Both blue and green hydrogen should figure as a placeholder for collaborative research, principally funded by the private sector. Even advanced economy governments have committed no more than 10 percent of the total outlay on technology development and commercialisation. Our core strengths are geophysical and a diversified industrial manufacturing base, including electrolyser manufacturing, which can be repurposed to meet global demand. The abundance of solar power potential and our location in the Indo-Pacific illustrates our centrality to the future green growth potential in Asia and Africa.
The progressive carbon abatement measures announced by Prime Minister Modi at Glasgow (2021), are ample evidence of India’s time-phased, contextual, commitment to a greening of our economy.

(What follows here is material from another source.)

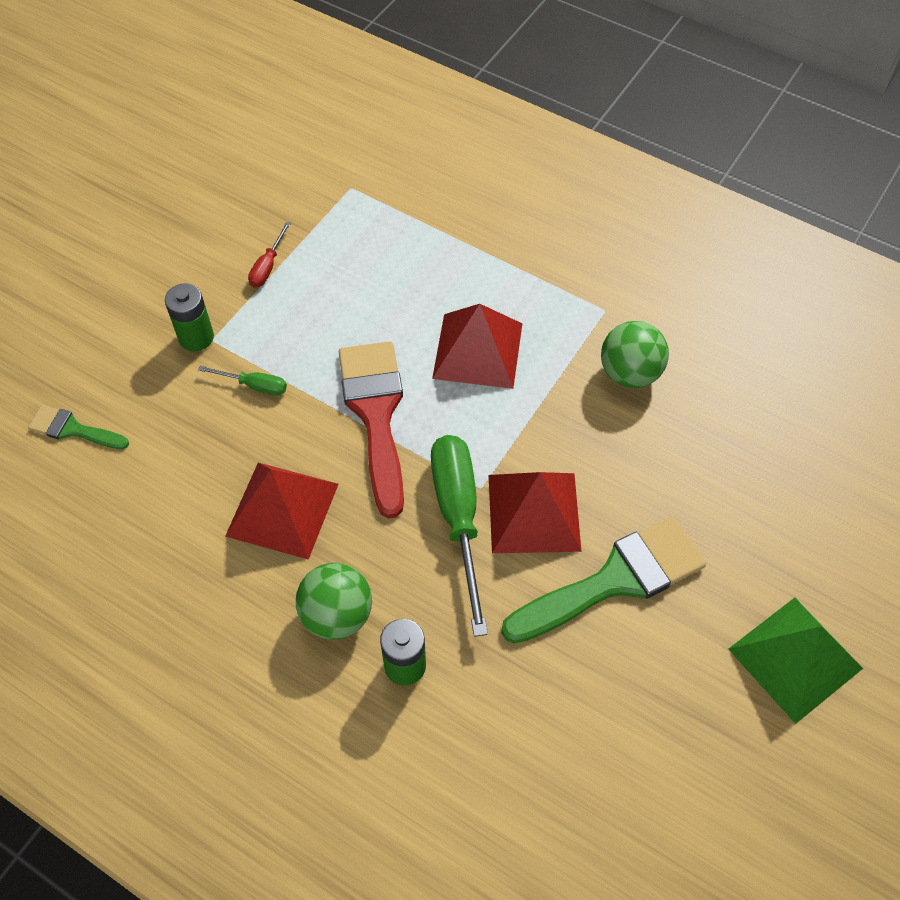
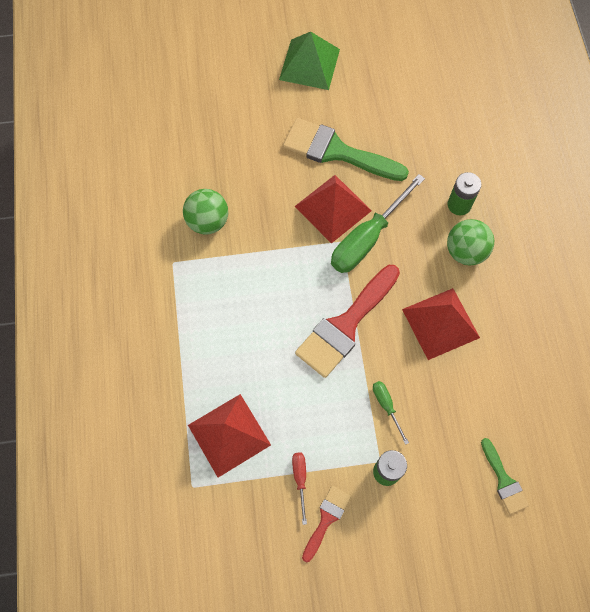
camera: 130 degrees left, 10 degrees up
(212, 262) = (326, 519): none -> red brush
(267, 266) = (300, 479): red screwdriver -> red screwdriver turned 75 degrees counterclockwise
(478, 350) = (258, 307): red pyramid -> red pyramid (229, 435)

For templates, we should look to the international collaborations Chile, Morocco, Saudi Arabia, and Australia have forged with key GH users like the European Union, South Korea, and Japan, and work closely with the United States and Canada. China is heavily invested in coal CCUS which aligns with our medium-term objectives. Australia has contracted to supply liquified GH by ships to Japan at US$4.3 per kg. The recent commodity price inflation would have negative implications for GH production since costs are bound to escalate. But this mirrors the cost escalation of natural gas, the fuel hydrogen seeks to replace. Secondly, commodity markets are cyclical. A longer-term view is appropriate for mature users with the capacity to pay for long-term term energy security.
Ignoring the domestic context imposes future costs
India is a price-sensitive market with a shallow fiscal capacity for securing its energy future. Considering the enthusiasm with which gas generation capacity was set up in India in the 2000s, it was never matched by the willingness to accept the higher cost thereof. The result is that 10 GW of private gas generation is virtually stranded even as coal imports increase to meet the summer load. Distribution utilities cannot pay for the higher supply costs of LNG versus coal-based electricity supply and they must also bear the cost of a “must-run” renewable energy supply.
A common institutional framework covering all the concerned ministries—like an empowered Energy Transition Council, chaired by the Prime Minister—would help in integrating development plans across ministries and states. India needs to work towards higher carbon abatement levels over the next two decades so that the glide path to Net Zero by 2070 becomes granularly defined, in advance, with coal-based generation in secular decline from 2040–45.
The abundance of solar power potential and our location in the Indo-Pacific illustrates our centrality to the future green growth potential in Asia and Africa.
The good news is that a great deal of entrepreneurial energy has been unleashed around the generic area of the energy transition to a low carbon future. Green Hydrogen is a central pillar—a vital segment of the energy transition. India has resources to offer the advanced economies in meeting emission targets by 2050—surplus solar electricity for green hydrogen, skilled engineering capacity, port-based industrial locations for export, and single window fast track clearances.
The Hydrogen Mission needs to go beyond this transitional phase when India can participate mostly on the supply side of green hydrogen. We must prepare for the post-2050 period when we would be a major player on the demand side of green hydrogen as well, to reach net-zero by 2070. This should not stop segments of our dual economy, like large cities and export-oriented industrial clusters, from developing accelerated plans for embedding green hydrogen in their supply chains. These segments can pay for a greener globe. They should step up and join the national effort.